*** PASSAGE SHOWN

The PC guy is a pudgy, uncharismatic, and unfashionable bore. The Mac guy is a younger, vaguely hipper, healthier looking down-to-earth guy.In the worst of the series, the Mac guy introduces himself by saying, "I'm into doing fun stuff like movies, music, podcasts -- stuff like that." The PC guys says he's into fun stuff too, like "timesheets and spreadsheets and pie charts."
Does Apple think we PC users somehow aren't aware that we're already "doing fun stuff like movies, music, and podcasts"? Personally, I'm doing all that with PC software products Apple itself has developed -- QuickTime and iTunes -- and enjoy it all with my PC-compatible Apple iPod.
Is Apple saying that QuickTime and iTunes for the PC doesn't work well?
Apple tries to paint the PC as boring by saying the PC guy does work ("timesheets, spreadsheets and pie charts" are business uses for a PC), compared with the Mac guy, who isn't "into" work. So, is Apple trying to tell me that if I buy a Mac I don't have to work anymore? I can instead sit around listening to music and playing with pictures? Hooray! I'm buying a Mac! No more work!
The irony is that Apple is trying to build its market share by highlighting precisely why its market share has always been so low. The company has always emphasized play over work and has ignored the fact that people have to make a living in order to have the money to buy computers.

******

| WHAT TO WORK ON |
• A. Answer these from the column on Apple's ads:
(i) What does the PC guy list as his fun stuff?
(ii) Which two Apple software products does the writer use on a PC?
(iii) What does the writer say Apple has always emphasized over work?
• B. Do these statements agree with the column on Apple's ads? Answer yes or no for each and quote the words that decide it.
(i) The Mac guy is older than the PC guy.
(ii) The writer uses a PC-compatible iPod.
(iii) The writer says Apple has paid attention to people's need to earn a living.
• C. Extend the column on Apple's ads past its final sentence.
The lines after this column on Apple's ads aren't needed for anything here.

*** SUPPLIED ENTRIES

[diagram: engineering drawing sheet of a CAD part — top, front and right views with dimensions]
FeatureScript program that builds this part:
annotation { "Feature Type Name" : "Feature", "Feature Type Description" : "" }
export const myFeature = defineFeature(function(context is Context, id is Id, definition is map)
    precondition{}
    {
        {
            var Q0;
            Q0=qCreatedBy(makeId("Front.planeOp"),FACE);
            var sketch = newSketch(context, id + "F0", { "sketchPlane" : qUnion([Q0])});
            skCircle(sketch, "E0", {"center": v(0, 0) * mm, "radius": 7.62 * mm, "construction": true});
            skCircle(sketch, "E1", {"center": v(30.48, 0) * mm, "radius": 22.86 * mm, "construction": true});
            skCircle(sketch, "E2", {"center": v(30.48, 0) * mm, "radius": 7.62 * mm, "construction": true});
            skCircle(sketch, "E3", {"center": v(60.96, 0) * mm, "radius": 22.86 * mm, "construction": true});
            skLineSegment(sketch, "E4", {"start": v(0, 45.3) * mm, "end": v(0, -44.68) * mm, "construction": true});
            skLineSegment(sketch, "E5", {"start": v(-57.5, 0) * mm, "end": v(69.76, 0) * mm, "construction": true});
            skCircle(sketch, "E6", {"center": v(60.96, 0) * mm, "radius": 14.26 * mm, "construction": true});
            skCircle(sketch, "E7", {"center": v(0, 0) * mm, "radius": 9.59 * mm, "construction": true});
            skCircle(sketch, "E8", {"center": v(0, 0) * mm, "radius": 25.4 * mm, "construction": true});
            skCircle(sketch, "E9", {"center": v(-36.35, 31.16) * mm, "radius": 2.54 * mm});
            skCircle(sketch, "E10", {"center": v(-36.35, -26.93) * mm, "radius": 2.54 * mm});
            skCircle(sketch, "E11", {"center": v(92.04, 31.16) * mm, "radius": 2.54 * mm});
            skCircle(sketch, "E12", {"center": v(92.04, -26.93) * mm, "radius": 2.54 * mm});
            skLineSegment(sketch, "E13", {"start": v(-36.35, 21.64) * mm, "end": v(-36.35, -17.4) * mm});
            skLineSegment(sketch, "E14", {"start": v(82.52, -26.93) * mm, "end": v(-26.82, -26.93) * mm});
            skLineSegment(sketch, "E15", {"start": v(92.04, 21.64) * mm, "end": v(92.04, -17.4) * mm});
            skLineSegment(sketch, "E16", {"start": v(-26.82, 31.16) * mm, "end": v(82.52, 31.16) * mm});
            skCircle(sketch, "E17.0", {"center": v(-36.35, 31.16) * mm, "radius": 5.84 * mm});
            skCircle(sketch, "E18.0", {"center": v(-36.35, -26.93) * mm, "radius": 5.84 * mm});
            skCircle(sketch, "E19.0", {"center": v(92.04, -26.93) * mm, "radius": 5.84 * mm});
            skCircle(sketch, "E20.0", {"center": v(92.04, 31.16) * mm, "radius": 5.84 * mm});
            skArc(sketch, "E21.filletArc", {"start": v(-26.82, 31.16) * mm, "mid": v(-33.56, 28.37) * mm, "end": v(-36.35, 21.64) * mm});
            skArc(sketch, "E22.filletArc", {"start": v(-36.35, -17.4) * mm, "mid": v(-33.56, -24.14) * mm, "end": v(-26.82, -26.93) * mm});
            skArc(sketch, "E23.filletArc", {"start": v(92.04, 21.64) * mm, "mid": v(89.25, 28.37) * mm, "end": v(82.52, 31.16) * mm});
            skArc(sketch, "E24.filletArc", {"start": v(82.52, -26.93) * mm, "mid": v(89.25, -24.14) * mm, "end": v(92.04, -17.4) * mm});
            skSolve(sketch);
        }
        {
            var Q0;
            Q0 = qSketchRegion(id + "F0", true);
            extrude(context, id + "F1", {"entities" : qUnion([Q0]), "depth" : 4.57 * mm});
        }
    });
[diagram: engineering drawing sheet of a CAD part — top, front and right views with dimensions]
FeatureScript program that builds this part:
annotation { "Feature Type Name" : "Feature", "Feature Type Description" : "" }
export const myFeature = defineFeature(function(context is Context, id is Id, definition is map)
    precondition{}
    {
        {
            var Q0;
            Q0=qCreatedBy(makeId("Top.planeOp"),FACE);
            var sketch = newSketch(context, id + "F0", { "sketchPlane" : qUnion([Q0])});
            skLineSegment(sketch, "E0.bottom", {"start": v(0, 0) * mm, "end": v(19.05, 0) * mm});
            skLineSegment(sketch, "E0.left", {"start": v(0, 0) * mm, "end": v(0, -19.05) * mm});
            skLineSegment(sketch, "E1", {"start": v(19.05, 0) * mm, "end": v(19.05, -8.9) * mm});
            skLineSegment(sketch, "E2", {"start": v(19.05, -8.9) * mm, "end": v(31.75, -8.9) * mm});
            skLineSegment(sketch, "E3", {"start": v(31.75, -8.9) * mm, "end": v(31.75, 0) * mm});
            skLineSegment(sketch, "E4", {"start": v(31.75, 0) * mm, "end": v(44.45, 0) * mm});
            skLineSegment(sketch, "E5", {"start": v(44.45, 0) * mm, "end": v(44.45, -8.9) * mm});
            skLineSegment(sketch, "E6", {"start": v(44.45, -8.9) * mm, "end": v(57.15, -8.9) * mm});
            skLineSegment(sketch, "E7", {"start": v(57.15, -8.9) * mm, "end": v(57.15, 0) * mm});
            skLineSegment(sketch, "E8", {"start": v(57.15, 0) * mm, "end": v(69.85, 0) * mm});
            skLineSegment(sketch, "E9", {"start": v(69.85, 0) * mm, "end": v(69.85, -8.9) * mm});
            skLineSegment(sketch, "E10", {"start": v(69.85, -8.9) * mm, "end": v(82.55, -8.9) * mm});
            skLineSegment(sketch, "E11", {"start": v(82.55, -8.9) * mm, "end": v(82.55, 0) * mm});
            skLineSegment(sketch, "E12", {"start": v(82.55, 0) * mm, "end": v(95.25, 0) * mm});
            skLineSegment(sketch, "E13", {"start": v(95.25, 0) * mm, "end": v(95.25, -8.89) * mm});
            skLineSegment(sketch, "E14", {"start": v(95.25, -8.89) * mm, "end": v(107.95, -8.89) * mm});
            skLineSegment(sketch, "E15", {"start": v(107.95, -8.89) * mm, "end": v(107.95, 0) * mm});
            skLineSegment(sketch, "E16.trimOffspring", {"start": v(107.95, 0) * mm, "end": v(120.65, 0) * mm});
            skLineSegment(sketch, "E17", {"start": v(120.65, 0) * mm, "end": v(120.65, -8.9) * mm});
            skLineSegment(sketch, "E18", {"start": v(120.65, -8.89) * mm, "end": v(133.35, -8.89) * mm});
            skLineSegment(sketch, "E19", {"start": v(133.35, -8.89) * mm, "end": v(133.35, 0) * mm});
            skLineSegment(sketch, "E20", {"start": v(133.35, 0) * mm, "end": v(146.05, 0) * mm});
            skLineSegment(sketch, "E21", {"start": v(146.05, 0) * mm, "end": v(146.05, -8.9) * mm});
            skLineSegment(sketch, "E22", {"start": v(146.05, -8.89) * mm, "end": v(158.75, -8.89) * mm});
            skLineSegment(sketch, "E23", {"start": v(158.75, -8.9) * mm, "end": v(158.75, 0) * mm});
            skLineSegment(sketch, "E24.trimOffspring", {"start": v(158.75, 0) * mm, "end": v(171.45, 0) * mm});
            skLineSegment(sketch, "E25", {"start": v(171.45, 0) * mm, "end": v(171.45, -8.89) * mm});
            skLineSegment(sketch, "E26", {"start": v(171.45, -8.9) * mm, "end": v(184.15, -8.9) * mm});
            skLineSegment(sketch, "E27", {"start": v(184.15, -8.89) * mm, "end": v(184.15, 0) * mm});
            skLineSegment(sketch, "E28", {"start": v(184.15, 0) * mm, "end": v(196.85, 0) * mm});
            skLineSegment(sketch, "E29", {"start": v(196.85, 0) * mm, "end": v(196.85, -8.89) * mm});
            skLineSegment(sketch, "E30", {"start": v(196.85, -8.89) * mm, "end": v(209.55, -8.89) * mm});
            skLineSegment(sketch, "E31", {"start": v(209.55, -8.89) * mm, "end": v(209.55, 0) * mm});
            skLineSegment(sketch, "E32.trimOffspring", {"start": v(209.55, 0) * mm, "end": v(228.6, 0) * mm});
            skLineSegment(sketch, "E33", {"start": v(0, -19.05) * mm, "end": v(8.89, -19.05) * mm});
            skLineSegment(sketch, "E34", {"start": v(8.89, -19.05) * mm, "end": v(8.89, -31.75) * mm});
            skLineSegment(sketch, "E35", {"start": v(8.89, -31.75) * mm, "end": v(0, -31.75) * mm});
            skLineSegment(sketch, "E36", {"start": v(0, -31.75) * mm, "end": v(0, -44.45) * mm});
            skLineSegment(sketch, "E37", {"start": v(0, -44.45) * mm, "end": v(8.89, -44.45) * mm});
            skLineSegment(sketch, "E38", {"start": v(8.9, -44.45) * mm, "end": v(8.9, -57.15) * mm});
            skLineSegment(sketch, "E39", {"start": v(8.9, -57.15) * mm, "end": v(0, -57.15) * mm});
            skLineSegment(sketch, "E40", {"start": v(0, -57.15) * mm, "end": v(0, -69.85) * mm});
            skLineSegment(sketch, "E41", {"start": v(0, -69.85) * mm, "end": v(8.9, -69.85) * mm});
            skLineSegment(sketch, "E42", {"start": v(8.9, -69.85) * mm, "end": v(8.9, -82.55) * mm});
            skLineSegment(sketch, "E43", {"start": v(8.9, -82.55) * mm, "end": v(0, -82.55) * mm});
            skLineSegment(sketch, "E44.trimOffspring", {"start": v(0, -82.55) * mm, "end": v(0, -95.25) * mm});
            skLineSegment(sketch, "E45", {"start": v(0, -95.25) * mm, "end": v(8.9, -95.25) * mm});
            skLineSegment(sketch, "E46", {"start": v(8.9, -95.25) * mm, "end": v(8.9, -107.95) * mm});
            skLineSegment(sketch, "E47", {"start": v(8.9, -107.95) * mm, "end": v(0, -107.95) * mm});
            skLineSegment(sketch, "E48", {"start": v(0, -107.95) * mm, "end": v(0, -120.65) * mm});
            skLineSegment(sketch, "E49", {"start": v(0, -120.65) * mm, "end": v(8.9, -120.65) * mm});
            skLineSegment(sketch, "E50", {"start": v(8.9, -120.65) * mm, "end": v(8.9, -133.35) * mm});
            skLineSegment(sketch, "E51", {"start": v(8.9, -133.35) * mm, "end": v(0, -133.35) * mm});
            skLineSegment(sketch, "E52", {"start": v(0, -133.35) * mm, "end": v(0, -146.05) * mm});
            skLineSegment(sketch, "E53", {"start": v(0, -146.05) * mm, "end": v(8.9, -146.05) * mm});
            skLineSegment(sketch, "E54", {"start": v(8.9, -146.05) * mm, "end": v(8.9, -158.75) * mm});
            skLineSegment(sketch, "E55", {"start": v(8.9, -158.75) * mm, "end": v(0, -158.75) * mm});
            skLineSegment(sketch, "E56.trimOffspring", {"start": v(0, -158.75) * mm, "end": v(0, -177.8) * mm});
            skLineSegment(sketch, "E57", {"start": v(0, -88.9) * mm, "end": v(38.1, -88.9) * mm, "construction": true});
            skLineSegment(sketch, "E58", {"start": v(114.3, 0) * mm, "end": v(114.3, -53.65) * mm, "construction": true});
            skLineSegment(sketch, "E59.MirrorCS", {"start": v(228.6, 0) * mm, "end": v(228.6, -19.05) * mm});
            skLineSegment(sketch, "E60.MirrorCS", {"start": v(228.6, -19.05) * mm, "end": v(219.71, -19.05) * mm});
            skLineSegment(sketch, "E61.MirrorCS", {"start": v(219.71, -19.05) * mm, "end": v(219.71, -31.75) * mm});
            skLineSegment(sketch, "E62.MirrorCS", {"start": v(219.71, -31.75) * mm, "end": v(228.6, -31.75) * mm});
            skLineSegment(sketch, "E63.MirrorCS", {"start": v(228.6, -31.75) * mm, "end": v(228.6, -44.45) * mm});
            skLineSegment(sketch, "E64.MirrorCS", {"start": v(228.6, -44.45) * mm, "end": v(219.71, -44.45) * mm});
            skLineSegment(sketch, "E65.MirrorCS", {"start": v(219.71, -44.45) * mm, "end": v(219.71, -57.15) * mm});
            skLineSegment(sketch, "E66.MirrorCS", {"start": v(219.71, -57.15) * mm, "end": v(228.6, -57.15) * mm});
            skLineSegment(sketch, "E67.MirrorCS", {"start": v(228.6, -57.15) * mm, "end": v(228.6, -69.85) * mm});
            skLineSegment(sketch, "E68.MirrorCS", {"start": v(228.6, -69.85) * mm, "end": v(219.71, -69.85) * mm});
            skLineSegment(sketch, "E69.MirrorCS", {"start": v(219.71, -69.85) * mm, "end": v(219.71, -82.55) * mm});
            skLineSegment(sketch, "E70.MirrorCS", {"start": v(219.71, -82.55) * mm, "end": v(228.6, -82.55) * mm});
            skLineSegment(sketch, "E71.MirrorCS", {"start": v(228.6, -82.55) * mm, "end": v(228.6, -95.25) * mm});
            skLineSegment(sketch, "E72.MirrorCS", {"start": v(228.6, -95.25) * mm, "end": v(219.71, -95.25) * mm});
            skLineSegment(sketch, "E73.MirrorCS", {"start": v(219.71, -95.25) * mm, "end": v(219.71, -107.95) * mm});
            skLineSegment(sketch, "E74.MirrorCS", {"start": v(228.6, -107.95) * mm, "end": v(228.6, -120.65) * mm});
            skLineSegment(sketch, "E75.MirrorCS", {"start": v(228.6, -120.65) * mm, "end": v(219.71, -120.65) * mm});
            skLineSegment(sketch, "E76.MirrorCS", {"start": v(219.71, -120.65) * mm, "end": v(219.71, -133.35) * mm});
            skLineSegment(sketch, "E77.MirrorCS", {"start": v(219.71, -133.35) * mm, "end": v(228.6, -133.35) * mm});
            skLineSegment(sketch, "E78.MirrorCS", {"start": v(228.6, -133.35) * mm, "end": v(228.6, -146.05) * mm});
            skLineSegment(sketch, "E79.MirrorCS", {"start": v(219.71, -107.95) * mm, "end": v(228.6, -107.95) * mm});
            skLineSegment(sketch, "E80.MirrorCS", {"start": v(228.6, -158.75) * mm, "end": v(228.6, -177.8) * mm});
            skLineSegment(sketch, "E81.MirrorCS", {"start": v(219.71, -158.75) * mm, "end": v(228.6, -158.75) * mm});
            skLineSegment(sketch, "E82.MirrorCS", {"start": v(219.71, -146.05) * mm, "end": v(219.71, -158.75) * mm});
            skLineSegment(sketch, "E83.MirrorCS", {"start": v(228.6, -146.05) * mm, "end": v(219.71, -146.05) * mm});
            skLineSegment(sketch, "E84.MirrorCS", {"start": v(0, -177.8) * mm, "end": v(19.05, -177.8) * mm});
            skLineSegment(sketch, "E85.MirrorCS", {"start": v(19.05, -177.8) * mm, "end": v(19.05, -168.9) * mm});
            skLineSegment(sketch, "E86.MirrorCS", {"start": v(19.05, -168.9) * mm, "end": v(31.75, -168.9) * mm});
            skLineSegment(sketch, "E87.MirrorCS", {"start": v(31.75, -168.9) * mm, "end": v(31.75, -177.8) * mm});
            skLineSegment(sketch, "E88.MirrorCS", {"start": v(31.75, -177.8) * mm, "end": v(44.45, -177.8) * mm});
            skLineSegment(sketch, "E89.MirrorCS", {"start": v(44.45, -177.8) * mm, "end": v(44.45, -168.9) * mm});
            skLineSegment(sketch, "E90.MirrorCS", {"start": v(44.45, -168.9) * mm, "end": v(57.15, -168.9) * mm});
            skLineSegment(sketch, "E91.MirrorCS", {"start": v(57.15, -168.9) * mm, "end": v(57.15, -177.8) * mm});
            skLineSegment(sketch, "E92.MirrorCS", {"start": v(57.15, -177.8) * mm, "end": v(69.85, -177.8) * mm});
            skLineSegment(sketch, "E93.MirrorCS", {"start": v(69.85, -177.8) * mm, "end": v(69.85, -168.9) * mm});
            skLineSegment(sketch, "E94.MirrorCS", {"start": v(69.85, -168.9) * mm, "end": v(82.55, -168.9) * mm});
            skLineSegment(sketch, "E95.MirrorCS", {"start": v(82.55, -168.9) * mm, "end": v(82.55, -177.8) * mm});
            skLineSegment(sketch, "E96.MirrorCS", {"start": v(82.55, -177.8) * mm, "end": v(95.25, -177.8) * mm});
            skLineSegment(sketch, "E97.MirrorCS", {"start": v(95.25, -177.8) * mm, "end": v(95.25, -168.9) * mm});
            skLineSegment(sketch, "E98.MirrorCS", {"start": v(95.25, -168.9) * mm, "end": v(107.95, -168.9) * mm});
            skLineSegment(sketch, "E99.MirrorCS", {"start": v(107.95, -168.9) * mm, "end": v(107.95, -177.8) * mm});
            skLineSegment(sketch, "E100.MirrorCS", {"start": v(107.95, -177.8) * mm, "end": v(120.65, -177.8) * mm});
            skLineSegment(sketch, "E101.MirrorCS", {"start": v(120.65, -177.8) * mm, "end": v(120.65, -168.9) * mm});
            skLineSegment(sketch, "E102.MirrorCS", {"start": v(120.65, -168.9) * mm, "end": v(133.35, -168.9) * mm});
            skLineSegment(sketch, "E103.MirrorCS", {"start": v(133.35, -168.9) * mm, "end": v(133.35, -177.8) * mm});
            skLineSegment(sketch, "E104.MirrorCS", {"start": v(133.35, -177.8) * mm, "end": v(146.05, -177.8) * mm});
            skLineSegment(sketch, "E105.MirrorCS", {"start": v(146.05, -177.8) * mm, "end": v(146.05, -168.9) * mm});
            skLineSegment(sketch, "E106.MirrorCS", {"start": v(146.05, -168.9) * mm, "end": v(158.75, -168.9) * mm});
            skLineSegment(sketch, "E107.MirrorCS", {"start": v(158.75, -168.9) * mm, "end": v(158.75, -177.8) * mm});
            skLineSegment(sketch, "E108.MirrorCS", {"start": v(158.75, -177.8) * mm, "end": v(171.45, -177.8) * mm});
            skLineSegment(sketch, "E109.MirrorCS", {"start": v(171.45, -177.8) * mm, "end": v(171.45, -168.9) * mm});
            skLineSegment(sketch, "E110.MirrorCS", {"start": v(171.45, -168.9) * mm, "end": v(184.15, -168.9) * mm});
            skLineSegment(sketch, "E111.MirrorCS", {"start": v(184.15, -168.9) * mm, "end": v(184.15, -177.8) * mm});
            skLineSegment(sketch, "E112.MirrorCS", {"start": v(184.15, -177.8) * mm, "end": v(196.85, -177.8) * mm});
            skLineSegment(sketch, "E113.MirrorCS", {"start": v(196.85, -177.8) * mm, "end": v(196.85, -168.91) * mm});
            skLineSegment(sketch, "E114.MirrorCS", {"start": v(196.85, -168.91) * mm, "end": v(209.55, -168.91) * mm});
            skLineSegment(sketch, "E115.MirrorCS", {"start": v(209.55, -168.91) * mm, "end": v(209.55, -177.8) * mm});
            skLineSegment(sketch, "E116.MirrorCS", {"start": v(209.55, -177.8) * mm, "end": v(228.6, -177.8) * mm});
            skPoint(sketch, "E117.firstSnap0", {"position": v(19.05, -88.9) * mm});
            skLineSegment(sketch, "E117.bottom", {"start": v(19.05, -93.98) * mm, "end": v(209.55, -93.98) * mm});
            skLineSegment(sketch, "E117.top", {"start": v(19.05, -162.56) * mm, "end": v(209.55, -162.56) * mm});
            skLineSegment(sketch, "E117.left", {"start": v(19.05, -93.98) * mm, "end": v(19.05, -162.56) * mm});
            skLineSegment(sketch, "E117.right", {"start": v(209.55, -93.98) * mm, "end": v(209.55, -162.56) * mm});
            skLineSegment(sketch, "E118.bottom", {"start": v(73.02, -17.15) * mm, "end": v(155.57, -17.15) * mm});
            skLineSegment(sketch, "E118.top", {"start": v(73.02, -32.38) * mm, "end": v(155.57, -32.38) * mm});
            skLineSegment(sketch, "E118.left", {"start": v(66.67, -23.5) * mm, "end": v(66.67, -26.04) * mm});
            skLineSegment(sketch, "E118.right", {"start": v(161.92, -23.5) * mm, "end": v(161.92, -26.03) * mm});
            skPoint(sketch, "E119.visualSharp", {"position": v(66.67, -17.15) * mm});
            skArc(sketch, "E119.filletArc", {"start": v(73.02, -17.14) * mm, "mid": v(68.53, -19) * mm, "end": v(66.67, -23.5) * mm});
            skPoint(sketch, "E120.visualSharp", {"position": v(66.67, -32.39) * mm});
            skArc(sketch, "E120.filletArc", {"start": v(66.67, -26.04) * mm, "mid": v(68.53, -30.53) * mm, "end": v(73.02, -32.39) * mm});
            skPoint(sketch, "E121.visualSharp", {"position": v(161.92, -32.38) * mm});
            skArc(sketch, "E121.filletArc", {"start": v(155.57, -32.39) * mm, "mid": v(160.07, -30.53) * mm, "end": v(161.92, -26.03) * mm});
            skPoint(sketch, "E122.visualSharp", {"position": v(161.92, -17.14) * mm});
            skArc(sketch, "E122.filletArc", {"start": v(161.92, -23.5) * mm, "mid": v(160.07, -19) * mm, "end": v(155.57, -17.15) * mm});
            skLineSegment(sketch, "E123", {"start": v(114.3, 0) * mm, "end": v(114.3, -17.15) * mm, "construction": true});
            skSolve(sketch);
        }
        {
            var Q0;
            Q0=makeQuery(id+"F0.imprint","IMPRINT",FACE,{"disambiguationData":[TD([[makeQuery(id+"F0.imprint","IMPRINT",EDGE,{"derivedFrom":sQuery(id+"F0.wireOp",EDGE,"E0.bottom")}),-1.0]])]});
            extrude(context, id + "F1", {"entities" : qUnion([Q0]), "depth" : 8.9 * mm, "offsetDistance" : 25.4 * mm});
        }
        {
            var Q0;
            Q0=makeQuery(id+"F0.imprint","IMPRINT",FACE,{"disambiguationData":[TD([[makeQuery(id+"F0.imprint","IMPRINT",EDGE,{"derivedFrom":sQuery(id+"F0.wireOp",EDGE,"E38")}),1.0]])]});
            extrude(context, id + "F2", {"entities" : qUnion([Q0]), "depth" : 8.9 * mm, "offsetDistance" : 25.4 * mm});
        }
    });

******

| TASK ANSWERS |
• A.
(i) Timesheets, spreadsheets and pie charts.
(ii) QuickTime and iTunes.
(iii) Play.

• B.
(i) No: "The Mac guy is a younger, vaguely hipper, healthier looking down-to-earth guy."
(ii) Yes: "enjoy it all with my PC-compatible Apple iPod."
(iii) No: "has ignored the fact that people have to make a living in order to have the money to buy computers."

• C.
The Mac guy says he's into "fun stuff," then talks about applications that can be done on both PC and Mac. To PC users, however, "fun stuff" includes games. And games is an area where there is no equality. Gaming sucks on the Mac because of the tiny number of titles available compared with on the PC.
The truth is that Macs are stylish and cool -- truly -- but generally compare unfavorably with PCs on both work AND fun. That's why almost everyone buys PCs.
Oh, and I implied above that PCs and Macs are roughly equal when it comes to "movies, music, podcasts -- stuff like that." But that's not really true. A really cool new application hit today called iPod Media Studio 2.5, which turns DVD movies into iPod video movies 400% faster than any other method, according to the company, and has tons of really cool -- i.e., really fun -- features, such as the ability to zoom and crop widescreen movies to fit the iPod screen.
Unfortunately, for Mac users, it runs only on the PC.